● **Document extract**
········

Over the next three-years, WECCC will also focus on community development, increasing capacity within the community for resident-led activities, and enhancing naturally occurring networks of support.

 

Deborah Sattler, WECCC Project Manager, spoke of the Friendly Support Program, which allows the organization to work with individuals one-on-one. It allows them to describe what is most important to them and what they believe they want and need to live with dignity and a good quality of life.

 

Through efforts of mobilizing volunteers, and providing the kind of support needed, WECCC has had “the opportunity to mobilize that network of care around the inherent dignity of people in their homes in their communities. And, build those lasting community relationships with their neighbours and neighbourhood, which help them achieve the best health and happiness possible.”

 

When it comes to the network of care, Sattler said it is believed to be a concept that is personal to each individual.

 

“Our model is not just on training volunteers and providing support around unmet needs, it is around turning all of that conversation into real outcome measures that help us measure the impact of our support in terms of those quality-of-life outcomes and social health outcomes,” Settler explained. That puts a real value on wellness, care, community-base support, preventative care, and self-care in the communities.” 

 

The program is also building a resource hub with different activities that can be done with individuals to help bring insight into what opportunities, mindset shifts, and behaviours in which they can engage in their own living circumstances to be as healthy and happy as possible. That is in ways that are authentic and meaningful to them. 

 

Fabio Costante, CEO of WECHC, said the programming is “really meeting people where they are at.”

 

He noted many of the WECHC clients are seniors. Social isolation is a real challenge. Already, data is showing more than 85 residents have been helped through the drop-in programming and 20 individuals have joined the one-on-one sessions. 

 

“I can only imagine how the numbers will increase over the coming years, as we build more trust in our programming,” Costante said. It is a great start and he is looking forward to that continuing. 

 

Kathy Pfaff, Associate Professor in the Faculty of Nursing at the University of Windsor, has been involved with WECCC since 2016, when it was launched at Hospice.

········

● **Task description**
Pick up the article on WECCC's community support work right after its final sentence and write the next part. The listing that comes next is taken from a different source.

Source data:
········

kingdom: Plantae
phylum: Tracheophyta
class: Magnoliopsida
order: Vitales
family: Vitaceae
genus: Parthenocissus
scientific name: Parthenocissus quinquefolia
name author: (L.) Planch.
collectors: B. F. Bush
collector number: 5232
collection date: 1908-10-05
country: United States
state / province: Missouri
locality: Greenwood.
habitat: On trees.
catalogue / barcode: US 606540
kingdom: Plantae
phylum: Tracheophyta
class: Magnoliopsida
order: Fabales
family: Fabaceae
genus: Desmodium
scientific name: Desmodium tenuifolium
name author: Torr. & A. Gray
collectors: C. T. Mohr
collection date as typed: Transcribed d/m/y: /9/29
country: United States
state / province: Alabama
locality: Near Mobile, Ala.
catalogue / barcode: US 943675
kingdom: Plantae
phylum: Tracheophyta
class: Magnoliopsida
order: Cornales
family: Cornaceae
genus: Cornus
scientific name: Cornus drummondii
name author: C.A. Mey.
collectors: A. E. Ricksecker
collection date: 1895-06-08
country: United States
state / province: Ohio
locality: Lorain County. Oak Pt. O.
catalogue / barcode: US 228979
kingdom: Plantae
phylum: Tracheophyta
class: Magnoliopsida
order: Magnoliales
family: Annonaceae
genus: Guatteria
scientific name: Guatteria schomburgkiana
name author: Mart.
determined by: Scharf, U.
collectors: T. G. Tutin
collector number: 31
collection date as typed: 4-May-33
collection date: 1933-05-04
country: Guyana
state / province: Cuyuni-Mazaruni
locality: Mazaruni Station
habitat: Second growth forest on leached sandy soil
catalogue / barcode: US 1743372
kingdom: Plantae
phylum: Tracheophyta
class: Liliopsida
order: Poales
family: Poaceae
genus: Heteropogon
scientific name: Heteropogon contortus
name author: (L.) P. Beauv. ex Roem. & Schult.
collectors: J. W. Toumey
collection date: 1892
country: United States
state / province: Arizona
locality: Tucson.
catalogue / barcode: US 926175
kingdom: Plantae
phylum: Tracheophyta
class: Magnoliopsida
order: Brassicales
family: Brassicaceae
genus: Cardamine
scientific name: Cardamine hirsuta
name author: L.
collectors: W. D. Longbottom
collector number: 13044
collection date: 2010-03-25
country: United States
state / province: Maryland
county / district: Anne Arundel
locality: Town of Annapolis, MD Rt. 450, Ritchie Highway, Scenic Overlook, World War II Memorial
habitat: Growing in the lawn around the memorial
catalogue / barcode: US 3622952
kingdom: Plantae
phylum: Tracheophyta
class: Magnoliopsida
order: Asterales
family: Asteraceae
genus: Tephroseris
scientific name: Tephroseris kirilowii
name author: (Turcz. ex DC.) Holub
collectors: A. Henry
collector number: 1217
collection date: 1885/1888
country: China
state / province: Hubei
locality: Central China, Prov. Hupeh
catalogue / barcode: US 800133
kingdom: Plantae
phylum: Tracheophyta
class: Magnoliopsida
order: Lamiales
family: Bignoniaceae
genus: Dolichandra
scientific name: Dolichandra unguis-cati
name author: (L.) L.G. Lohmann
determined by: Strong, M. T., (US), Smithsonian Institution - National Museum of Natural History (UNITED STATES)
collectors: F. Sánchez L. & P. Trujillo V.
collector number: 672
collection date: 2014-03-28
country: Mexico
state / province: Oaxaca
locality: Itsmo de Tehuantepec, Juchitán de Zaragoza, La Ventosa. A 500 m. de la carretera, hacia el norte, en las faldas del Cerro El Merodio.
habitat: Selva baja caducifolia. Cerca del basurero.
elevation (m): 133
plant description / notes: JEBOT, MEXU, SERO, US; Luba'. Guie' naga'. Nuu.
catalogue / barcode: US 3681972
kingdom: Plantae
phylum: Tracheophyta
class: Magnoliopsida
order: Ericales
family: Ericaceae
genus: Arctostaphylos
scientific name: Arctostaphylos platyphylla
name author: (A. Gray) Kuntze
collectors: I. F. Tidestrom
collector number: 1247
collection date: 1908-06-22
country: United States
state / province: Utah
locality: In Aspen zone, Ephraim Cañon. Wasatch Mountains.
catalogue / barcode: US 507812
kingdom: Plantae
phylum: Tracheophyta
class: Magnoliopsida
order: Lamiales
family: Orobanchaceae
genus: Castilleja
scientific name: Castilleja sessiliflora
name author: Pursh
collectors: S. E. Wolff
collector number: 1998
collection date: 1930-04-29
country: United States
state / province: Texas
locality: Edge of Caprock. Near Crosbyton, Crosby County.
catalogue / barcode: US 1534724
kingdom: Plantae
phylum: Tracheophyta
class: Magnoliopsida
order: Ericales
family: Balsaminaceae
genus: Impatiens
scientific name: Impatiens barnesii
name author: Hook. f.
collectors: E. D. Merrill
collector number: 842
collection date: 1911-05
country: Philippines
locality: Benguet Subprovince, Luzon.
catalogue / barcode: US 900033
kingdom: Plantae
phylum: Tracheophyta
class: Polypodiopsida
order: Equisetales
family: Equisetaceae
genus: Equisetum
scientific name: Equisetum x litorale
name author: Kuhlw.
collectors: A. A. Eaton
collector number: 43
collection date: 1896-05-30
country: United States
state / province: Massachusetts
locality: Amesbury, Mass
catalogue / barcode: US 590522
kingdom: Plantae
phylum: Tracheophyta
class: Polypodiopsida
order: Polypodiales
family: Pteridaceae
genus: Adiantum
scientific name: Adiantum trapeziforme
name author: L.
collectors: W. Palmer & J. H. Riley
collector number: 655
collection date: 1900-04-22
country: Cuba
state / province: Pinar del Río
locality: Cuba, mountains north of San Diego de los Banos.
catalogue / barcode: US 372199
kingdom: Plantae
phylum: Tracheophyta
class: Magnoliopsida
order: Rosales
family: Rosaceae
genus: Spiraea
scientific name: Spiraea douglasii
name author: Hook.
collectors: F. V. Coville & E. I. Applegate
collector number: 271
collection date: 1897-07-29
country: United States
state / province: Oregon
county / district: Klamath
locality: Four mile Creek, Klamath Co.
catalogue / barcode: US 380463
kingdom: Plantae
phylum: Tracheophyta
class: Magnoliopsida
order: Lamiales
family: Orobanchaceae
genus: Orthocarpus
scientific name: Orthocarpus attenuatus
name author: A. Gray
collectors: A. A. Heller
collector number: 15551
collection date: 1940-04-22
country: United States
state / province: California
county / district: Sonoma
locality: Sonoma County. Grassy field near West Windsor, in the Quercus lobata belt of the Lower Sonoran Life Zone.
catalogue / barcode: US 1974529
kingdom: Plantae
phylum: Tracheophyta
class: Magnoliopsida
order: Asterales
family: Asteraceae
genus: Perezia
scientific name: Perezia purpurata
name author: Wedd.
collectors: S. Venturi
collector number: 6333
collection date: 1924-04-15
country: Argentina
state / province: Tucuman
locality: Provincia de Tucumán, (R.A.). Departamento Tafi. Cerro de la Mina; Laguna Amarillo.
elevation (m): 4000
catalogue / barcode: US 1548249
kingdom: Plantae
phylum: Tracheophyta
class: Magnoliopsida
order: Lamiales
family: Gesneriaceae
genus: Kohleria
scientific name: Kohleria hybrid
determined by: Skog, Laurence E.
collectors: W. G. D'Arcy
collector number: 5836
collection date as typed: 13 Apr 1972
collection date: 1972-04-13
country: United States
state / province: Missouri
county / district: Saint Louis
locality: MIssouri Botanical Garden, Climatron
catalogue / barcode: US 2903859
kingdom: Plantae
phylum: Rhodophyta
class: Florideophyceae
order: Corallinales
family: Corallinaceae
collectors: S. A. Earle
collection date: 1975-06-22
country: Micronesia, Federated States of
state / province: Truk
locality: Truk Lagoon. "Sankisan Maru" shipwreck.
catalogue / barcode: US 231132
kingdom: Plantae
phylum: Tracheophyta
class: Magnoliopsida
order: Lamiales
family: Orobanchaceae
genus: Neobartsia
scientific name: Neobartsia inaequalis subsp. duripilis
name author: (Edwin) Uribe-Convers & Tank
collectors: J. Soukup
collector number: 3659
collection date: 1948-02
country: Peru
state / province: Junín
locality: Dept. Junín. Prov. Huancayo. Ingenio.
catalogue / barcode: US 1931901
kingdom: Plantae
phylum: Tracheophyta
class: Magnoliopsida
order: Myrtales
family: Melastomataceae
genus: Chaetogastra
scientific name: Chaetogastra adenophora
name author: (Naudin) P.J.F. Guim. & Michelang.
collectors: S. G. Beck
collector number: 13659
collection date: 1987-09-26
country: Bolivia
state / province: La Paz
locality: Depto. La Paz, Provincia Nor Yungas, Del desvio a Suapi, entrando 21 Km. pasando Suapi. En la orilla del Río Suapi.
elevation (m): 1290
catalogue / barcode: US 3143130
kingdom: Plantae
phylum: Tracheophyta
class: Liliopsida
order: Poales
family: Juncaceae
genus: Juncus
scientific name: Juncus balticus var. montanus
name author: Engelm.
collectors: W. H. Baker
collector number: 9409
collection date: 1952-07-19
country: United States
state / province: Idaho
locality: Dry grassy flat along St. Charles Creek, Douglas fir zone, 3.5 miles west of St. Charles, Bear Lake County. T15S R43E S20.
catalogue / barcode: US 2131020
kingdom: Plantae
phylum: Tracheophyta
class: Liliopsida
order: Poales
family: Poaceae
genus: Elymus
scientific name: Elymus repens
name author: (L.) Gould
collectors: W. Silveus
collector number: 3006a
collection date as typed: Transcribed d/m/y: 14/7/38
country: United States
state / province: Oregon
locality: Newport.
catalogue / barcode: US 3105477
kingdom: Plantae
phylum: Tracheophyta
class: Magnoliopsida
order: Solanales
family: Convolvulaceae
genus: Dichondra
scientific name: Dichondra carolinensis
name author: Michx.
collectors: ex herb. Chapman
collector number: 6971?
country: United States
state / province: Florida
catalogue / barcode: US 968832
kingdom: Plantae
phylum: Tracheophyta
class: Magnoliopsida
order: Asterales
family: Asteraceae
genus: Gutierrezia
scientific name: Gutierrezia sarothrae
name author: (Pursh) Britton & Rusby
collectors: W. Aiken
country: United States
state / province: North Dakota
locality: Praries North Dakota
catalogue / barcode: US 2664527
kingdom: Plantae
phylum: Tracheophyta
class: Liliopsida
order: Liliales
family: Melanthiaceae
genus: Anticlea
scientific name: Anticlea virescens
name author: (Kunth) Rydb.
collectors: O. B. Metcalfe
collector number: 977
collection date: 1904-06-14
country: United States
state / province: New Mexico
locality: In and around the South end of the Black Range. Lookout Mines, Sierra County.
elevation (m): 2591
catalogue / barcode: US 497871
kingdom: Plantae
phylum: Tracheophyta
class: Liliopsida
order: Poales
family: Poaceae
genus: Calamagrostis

········

● **Task response**
 

“We have learned a lot over the last 10-years,” she said. “But at the heart of things, we know that what we are doing is rooted in something very simple, but powerful.” 

 

Health is not created in hospitals alone, Pfaff said. It is also created in communities. 

 

“Research from around the world is telling us that social isolation is a huge problem. Here in Canada, one in three Canadians experiences loneliness or social isolation. We now know through rigorous research, loneliness is not just a feeling people have, it is also a health risk,” Pfaff added. ‘

 

“People who are socially isolated are more likely to develop chronic disease, they rely heavily on healthcare, they experience…events such as falls in their homes, they access our hospitals more frequently than others, and they are more likely to enter long-term care earlier than others.”

 

The costs of all of that are enormous, she said.

 

The healthcare system was not designed to meet the practical needs of people, or their emotional and social needs that shape how people experience health, Pfaff said. Care, she added, begins in relationships.

 

“That is what WECCC is about.”

 

She said it was found this model acts as a safety net for people, “It is keeping people from falling through the cracks in the formal care system, because it surfaces unmet needs the system doesn’t pick-up. It empowers people and it strengthens the community around them.”

 

Pfaff added the future of sustainable healthcare is not in hospitals and clinics. “It lies in expanding relationships – and compassion within relationships – within the informal care system.”